## [Excerpt provided]
I'd like to appeal to all other past GATA
contributors and Cafe members to consider that in
addition to the obvious financial benefits that
GATA's success will create for them, a contribution
to GATA is arguably one of the most efficient
humanitarian gestures one can make with their funds
that are earmarked for charitable causes at this
time of year.

Sincerely,
Jeff

* * *

Thanks, Jeff. In addition to some efforts to be made in
Germany and while we wait for a ruling from Judge
Lindsay in Reg Howe's lawsuit, my goal is to find
someone in the mainstream U.S. press who will be
willing to write about all that GATA has uncovered
about the manipulation of the gold price.

It is both absurd and mindboggling with all we have
(enough to send a murderer to the electric chair) that
there is not yet one courageous reporter in the entire
U.S. mainstream press who will even present the story
to the American public.

To try to break the logjam, I am returning to
Washington on January 7 to attend an all-day conference
at the Washington Press Club. The conference is
sponsored by Ralph Nader and titled, "Federal Reserve:
Myth vs. Reality." Speakers include Professor Robert
Auerbach, who will talk on waste and abuse in the
Federal Reserve; Ralph Nader, who will open the
conference; William Grieder, a writer for Rolling Stone
magazine and former Washington Post reporter who wrote
a book on the Federal Reserve titled "Secrets of the
Temple"; Walter Charlton, a lawyer who represented
plaintiffs in a class-action discrimination suit
against the Federal Reserve; Tom Schlessinger, the
director of the Financial Market Center; and Jim
McTague, Washington editor of Barron's magazine.

## [Given records]

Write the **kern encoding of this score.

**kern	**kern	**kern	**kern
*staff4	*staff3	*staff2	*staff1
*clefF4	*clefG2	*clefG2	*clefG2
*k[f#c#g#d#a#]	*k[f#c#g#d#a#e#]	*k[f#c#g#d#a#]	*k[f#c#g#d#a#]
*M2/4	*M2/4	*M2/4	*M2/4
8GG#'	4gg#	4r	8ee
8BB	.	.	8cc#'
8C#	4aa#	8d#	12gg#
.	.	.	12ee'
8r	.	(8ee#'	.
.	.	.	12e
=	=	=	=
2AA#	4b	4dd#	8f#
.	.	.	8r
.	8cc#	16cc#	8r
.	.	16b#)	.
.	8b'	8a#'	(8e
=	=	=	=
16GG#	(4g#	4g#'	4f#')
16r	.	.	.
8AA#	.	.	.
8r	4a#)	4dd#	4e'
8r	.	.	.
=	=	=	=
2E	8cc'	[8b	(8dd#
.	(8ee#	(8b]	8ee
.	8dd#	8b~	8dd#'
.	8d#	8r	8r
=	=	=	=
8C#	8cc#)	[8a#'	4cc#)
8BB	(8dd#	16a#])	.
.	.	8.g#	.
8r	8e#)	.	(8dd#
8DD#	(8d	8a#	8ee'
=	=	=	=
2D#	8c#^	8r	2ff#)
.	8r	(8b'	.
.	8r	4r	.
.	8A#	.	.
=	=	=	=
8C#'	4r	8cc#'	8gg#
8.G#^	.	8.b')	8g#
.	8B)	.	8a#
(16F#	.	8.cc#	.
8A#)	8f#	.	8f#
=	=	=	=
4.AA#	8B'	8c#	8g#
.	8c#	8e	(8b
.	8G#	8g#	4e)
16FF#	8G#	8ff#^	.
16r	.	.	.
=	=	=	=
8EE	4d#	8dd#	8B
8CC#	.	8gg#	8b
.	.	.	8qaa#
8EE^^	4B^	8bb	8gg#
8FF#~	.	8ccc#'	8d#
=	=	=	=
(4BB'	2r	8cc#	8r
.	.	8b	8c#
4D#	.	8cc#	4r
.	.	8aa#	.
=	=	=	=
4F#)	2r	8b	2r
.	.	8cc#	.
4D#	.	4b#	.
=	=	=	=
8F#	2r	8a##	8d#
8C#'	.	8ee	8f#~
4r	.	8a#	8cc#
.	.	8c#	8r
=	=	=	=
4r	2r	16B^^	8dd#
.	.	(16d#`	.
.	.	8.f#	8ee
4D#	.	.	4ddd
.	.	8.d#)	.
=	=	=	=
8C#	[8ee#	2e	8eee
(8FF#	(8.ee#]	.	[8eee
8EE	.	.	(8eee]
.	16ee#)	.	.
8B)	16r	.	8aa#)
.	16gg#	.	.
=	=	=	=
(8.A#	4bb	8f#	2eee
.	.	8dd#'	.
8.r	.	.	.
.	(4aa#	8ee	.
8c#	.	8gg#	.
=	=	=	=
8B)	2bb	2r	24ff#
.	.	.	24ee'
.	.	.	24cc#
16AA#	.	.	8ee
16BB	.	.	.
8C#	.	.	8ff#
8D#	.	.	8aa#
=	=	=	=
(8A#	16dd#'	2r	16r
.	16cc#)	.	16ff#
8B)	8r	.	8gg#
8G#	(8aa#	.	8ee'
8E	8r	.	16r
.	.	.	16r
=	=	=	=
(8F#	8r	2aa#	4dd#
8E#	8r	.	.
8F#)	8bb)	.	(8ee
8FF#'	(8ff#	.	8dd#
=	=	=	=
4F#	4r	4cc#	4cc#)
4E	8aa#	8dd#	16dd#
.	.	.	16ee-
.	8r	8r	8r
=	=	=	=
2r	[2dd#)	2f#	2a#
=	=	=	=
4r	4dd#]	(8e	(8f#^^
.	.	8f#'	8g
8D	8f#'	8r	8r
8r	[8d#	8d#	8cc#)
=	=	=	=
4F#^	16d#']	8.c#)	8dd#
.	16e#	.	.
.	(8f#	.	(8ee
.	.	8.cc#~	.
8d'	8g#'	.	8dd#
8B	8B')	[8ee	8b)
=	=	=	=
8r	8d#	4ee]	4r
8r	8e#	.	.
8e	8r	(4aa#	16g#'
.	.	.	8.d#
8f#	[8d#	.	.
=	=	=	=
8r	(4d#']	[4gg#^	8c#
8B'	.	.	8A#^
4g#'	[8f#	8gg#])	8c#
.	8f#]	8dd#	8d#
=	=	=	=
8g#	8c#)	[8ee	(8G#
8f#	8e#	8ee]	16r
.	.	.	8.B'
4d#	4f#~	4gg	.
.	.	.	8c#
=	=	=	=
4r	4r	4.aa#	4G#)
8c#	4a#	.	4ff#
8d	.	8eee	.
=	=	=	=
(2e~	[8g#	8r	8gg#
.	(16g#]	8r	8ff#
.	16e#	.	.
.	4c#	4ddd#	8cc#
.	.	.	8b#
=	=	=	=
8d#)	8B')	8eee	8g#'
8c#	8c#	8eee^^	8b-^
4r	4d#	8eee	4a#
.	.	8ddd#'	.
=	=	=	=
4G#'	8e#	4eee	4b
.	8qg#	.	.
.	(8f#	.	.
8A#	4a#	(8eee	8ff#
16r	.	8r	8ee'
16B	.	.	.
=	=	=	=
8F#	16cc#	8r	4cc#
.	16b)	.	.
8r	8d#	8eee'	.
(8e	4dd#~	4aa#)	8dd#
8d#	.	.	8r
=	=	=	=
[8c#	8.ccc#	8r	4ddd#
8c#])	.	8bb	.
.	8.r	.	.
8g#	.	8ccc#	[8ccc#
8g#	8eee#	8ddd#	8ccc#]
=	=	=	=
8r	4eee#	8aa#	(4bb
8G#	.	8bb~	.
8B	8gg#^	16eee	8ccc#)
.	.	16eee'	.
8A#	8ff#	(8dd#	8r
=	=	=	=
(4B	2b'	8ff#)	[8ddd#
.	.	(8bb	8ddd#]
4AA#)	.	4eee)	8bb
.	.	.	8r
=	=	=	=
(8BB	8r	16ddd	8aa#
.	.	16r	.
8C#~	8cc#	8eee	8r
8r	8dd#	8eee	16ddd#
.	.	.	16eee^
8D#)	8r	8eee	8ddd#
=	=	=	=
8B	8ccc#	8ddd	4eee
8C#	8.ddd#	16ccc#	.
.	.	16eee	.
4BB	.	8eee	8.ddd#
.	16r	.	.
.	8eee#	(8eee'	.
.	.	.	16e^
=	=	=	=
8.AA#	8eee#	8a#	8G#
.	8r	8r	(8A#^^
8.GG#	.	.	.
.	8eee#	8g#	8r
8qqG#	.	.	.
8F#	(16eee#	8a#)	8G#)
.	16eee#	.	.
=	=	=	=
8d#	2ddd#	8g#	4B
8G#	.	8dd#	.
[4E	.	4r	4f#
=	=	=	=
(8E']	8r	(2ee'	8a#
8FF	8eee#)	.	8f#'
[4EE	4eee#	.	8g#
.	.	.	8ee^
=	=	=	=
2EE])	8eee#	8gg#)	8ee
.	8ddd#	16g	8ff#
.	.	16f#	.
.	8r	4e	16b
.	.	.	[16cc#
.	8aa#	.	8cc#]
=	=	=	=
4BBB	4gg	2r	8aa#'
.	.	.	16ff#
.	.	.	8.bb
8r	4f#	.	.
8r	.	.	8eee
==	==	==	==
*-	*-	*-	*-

## [Task prompt]
Answer from the GATA excerpt:
(a) On what date will the writer return to Washington?
(b) Who sponsors the conference titled "Federal Reserve: Myth vs. Reality"?
(c) What position does Jim McTague hold?

## [The answer]
(a) January 7
(b) Ralph Nader
(c) Washington editor of Barron's magazine